Когда я явилась в пансион в глубоком трауре, начальницы и воспитанницы встретили меня с сердечным участием. Одна из воспитанниц подарила мне переведенные на русский язык "Сказки дочери моей"; хотя голова моя была набита комедиями и удольфскими замками, я не отрываясь читала эти сказки. Несмотря на их местами конфектную мораль, они в простых увлекательных детских рассказах открыли мне нравственный мир и возбудили намерение подражать хорошим примерам.
У княгини и у Яковлевых встретили меня со слезами и везде с каким-то почетом. Я не понимала тогда, что этот почет был несчастию, и удивлялась, за что это все меня так уважают. Вдруг мне показалось, что мне очень весело и я сама люблю всех больше прежнего. Один Саша был со мной холоден и как-то дико смотрел на меня, одетую в черное платье, обшитое белым батистом, долго не говорил со мною ни слова, не подходил ко мне и не звал играть или читать вместе, как бывало.
Весной Яковлевы решились разделиться.

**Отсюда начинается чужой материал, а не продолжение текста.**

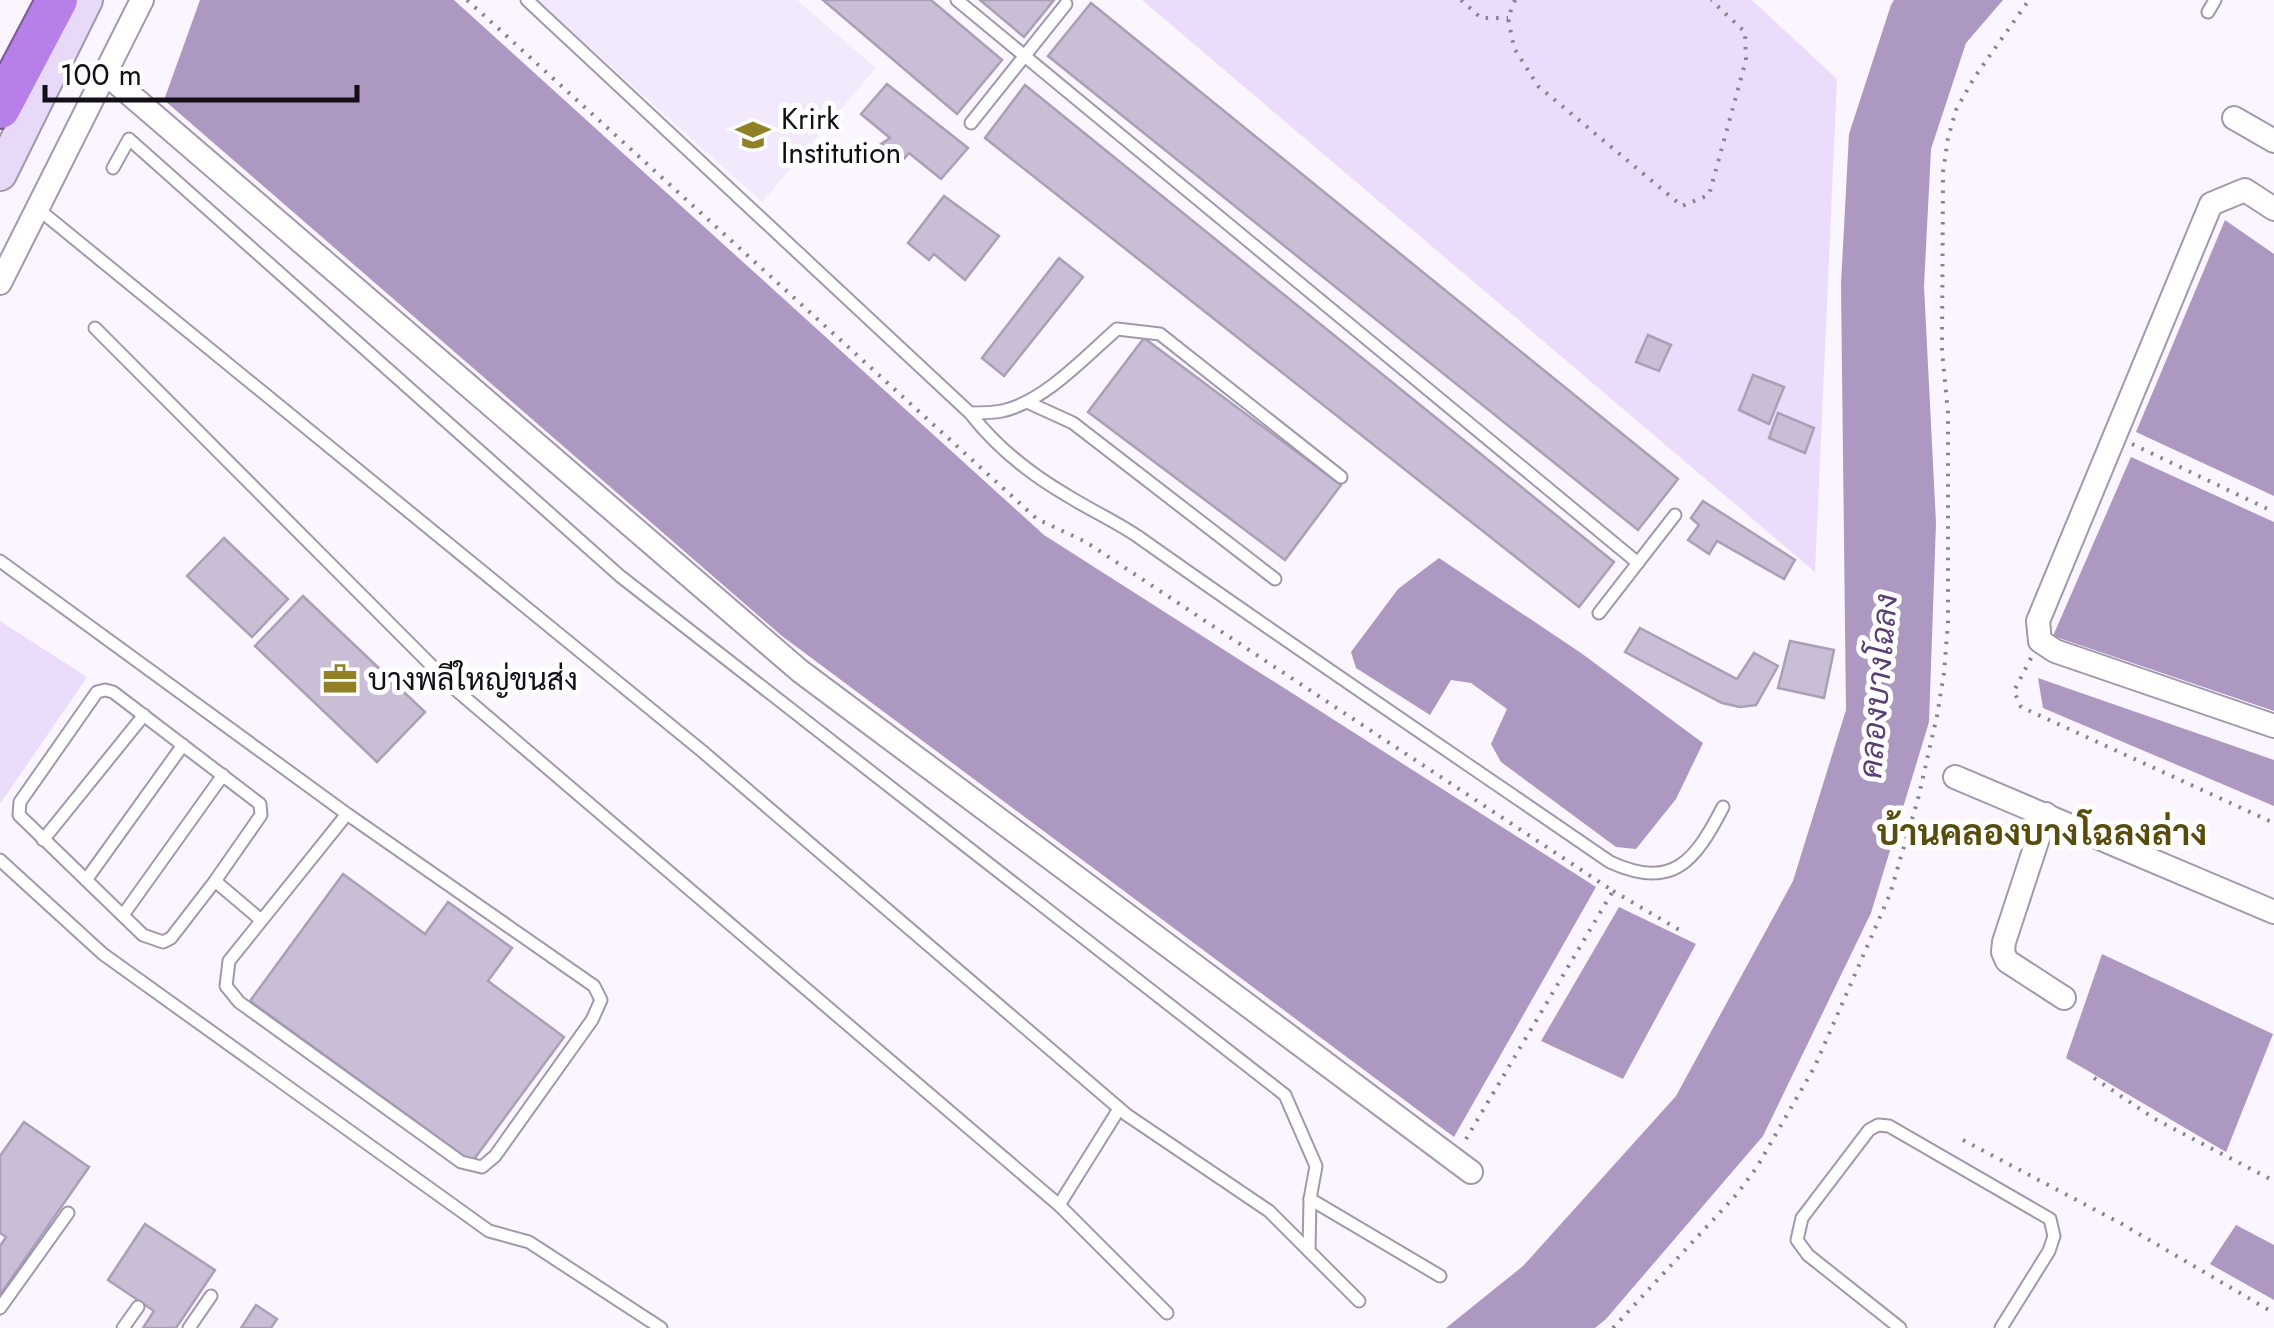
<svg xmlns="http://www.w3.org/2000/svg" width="2274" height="1328" viewBox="0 0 2274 1328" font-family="Jost,Sarabun,sans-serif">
  <rect width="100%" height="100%" fill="#faf5ff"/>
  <!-- built -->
  <polygon fill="#f2e9fc" points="537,0 797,0 876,68 762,202"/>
  <!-- green -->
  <g fill="#ebdcfc">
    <polygon points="1142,0 1752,0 1837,79 1815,572"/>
    <polygon points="0,621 87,677 0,804"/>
  </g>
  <!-- water -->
  <g fill="#ad98c2">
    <polygon points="200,0 454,0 1044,535 1596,887 1454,1137 782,636 164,100"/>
    <polygon points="1894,0 2003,0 1966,43 1931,149 1924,286 1936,523 1929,722 1871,913 1763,1136 1606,1319 1595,1328 1446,1328 1523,1266 1676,1096 1793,881 1846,710 1841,284 1849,134 1891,5"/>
    <polygon points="2225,220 2274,254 2274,496 2136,432"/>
    <polygon points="2131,457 2274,522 2274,711 2053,636"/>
    <polygon points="1439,558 1581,653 1703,743 1676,799 1636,849 1616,847 1501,762 1491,744 1507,709 1471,683 1451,680 1430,715 1356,668 1351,652 1398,589"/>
    <polygon points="2038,678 2274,760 2274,806 2043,708"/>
    <polygon points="1619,907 1696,944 1623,1079 1541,1041"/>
    <polygon points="2102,954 2273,1034 2226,1152 2066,1058"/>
    <polygon points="2236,1225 2274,1245 2274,1300 2210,1264"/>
  </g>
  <!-- building -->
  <g fill="#c9bed5" stroke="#aa9fb6" stroke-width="2.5">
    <polygon points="823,0 931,0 1002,60 957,114"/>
    <polygon points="980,0 1054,0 1024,37"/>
    <polygon points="1091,3 1678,479 1638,530 1048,56"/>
    <polygon points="887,84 968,148 941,179 909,153 902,161 881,144 890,138 861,114"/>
    <polygon points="1025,85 1614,562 1579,607 985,138"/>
    <polygon points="944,196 999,236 965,280 934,254 929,260 908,243"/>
    <polygon points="1059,258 1083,277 1004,376 982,358"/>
    <polygon points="1648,335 1671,345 1659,371 1636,362"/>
    <polygon points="1144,338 1341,485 1285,560 1088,412"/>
    <polygon points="1753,375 1784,387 1769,424 1739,410"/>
    <polygon points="1778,413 1814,428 1805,453 1769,438"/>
    <polygon points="1703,501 1795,560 1784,579 1717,541 1709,554 1688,540 1699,525 1691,518"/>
    <polygon points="224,538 288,599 252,637 187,576"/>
    <polygon points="303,596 425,712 377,762 255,646"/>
    <polygon points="1640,628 1737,679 1754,653 1778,666 1756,705 1740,707 1722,703 1625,652"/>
    <polygon points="1790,641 1834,650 1824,698 1778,688"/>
    <polygon points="343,874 425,934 448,902 512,948 488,981 564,1037 472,1162 250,1001"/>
    <polygon points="24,1122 89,1167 0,1295 0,1246 6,1237 0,1233 0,1156"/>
    <polygon points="145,1224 215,1270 176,1328 143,1328 154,1311 108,1280"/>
    <polygon points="256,1305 277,1319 271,1328 241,1328"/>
  </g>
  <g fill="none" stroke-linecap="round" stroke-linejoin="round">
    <!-- lane casing -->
    <g stroke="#a298ae" stroke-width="15">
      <g id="lane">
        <path d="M527 0 970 413C997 448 1030 474 1068 496 1092 511 1117 522 1140 538 1295 648 1453 754 1610 862 1673 891 1695 861 1723 807"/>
        <polyline points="957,0 1638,563"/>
        <polyline points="2208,12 2215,0"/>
        <polyline points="971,123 1066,4"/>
        <polyline points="113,168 129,139 620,576 1285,1095 1316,1166 1310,1199 1309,1251"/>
        <polyline points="37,208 702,751 1127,1115 1269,1211 1359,1301"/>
        <polyline points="95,328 455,689 1059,1205 1167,1313"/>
        <polyline points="1027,402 1073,423 1275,579"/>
        <path d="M970 413C980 413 992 413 1002 411 1044 402 1086 356 1117 329L1160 334 1341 477"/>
        <polyline points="0,561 347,814 229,961 226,986 239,1002 461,1162 482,1167 495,1156 592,1020 601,1000 594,986 347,814"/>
        <polyline points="1599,613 1675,515"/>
        <polygon points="105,690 113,692 260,804 261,815 215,881 171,938 163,942 143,935 19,815 20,802 97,692"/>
        <polyline points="43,840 144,715"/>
        <polyline points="0,860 103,954 489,1231 529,1242 661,1328"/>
        <polyline points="86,880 183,745"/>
        <polyline points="215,881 261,920"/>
        <polyline points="123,915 223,775"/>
        <polyline points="1310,1199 1440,1276"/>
        <polyline points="1059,1205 1119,1109"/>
        <polyline points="0,1308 68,1213"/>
        <polyline points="123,1328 138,1307"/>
        <polyline points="189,1328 211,1296"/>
        <polyline points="1900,1328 1808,1255 1797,1240 1802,1218 1869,1130 1878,1125 1889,1126 2050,1219 2054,1236 2049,1251 2001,1328"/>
      </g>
    </g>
    <!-- street casing -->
    <g stroke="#a298ae" stroke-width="26">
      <g id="street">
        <polyline points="105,73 800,671 1471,1172"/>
        <polyline points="2234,118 2274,141"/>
        <polyline points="2274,209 2245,190 2211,204 2038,621 2040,641 2055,651 2274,726"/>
        <polyline points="0,283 142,0"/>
        <polyline points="1955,777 2274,912"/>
        <polyline points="2046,814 2004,942 2003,952 2007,961 2064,998"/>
      </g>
    </g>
    <!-- secondary casing -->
    <g stroke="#a298ae" stroke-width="36">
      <polyline id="secondary" points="0,174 86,0"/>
    </g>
    <!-- highway casing -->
    <g stroke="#7e589f" stroke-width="44">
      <polyline id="highway" points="0,108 57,0"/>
    </g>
    <!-- path -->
    <g stroke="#87838c" stroke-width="4" stroke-dasharray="2.5 8" stroke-linecap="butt">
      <polyline points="467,0 1037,519 1086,542 1613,891 1466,1139"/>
      <polyline points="1461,0 1481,18 1508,18"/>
      <polyline points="1515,0 1508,18 1514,48 1538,86 1682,206 1709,195 1746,60 1745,32 1711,0"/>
      <polyline points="2132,444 2274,512"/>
      <polyline points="2031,658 2014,691 2021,707 2274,823"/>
      <polyline points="1613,891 1681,931"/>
      <polyline points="2094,1078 2155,1119 2274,1181"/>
      <polyline points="1963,1140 2122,1224 2274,1313"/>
      <polyline points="1613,1328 1737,1194 1757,1167 1815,1066 1890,894 1918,799 1937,716 1944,673 1948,623 1948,413 1942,351 1943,172 1948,138 1956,110 1974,78 2029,0"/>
    </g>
    <!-- lane -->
    <use href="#lane" stroke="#fff" stroke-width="11"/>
    <!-- street -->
    <use href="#street" stroke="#fff" stroke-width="22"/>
    <!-- secondary -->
    <use href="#secondary" stroke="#e9d9f8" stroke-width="32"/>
    <!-- highway -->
    <use href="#highway" stroke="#b780e8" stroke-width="40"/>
  </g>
  <!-- icons -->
  <defs>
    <g id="university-bare" transform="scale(2.7)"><path d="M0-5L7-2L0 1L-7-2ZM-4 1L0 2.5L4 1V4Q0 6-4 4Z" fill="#928027" stroke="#fff" stroke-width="2.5" paint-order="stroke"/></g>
    <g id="office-bare" transform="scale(2.7)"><path d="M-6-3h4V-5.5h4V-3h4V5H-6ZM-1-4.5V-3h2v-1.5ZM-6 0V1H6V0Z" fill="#928027" stroke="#fff" stroke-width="2.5" paint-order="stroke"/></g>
  </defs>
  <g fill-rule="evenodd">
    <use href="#university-bare" x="753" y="135"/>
    <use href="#office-bare" x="340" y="679"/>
  </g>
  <g text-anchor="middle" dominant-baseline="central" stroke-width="10" stroke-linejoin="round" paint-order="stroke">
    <!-- poi labels -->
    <g font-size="30" fill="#130f17" stroke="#fff" text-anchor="start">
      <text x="781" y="118">Krirk<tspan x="781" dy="34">Institution</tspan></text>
      <text x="368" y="679">บางพลีใหญ่ขนส่ง</text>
    </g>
    <!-- water labels -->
    <g font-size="32" font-style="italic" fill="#5b3e75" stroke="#fff">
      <text transform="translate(1878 686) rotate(-85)">คลองบางโฉลง</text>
    </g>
    <!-- quarter labels -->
    <g font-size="35" font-weight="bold" fill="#584c0c" stroke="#fff">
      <text x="2042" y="833">บ้านคลองบางโฉลงล่าง</text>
    </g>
  </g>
  <!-- scale -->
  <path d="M45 85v15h312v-15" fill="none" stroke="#130f17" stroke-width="5"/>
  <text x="60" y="85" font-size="30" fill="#130f17" stroke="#ffffff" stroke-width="8" paint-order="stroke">100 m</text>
</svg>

От тройного управления, основанного на действии вперекор друг другу, страдало как хозяйство, так и крестьяне. Сенатор и Иван Алексеевич ездили к старшему братцу для переговоров. Старший братец обещал к ним приехать для окончания дела. Все в доме боялись этого братца и ждали с волнением. Саша, как и все, боялся его и желал видеть.
В назначенный день пригласили к заседанию Дмитрия Павловича Голохвастова и Григория Ивановича Ключарева, чиновника, заведовавшего делами Яковлевых. Все сидели молча, когда официант доложил, что братец изволил пожаловать. Сенатор и Иван Алексеевич встали и пошли ему навстречу. Саша вышел в другую комнату и остановился у двери, чтобы посмотреть на ужасного братца. Братец тихо подвигался вперед, держа перед собой образ, и едва только он начал патетическую речь, как Иван Алексеевич прервал ее холодным замечанием. Братец закричал и бросил образ, сенатор закричал еще ужаснее. Саша опрометью бросился наверх. Вся прислуга попряталась по углам.
Что было и как было после -- неизвестно, но шум затих, и раздел был совершен. Братец остался обедать, после обеда отдыхал и провел весь вечер у братьев.
Ивану Алексеевичу досталось село Васильевское с деревнями, сенатору -- Новоселье с Уходовом, Александру Алексеевичу -- Перхушково, под Москвой.